**INPUT FOR THIS TASK**.
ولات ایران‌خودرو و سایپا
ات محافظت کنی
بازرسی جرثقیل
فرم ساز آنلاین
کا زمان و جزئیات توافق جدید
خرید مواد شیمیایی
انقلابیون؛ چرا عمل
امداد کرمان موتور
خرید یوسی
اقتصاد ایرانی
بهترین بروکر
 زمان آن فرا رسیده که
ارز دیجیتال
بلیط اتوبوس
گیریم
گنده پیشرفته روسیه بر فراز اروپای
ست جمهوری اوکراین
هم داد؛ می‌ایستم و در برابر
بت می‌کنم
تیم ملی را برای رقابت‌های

**EXERCISE**. Repeat each of the records exactly as written.

**RESULT FOR THIS TASK**.
ولات ایران‌خودرو و سایپا
ات محافظت کنی
بازرسی جرثقیل
فرم ساز آنلاین
کا زمان و جزئیات توافق جدید
خرید مواد شیمیایی
انقلابیون؛ چرا عمل
امداد کرمان موتور
خرید یوسی
اقتصاد ایرانی
بهترین بروکر
 زمان آن فرا رسیده که
ارز دیجیتال
بلیط اتوبوس
گیریم
گنده پیشرفته روسیه بر فراز اروپای
ست جمهوری اوکراین
هم داد؛ می‌ایستم و در برابر
بت می‌کنم
تیم ملی را برای رقابت‌های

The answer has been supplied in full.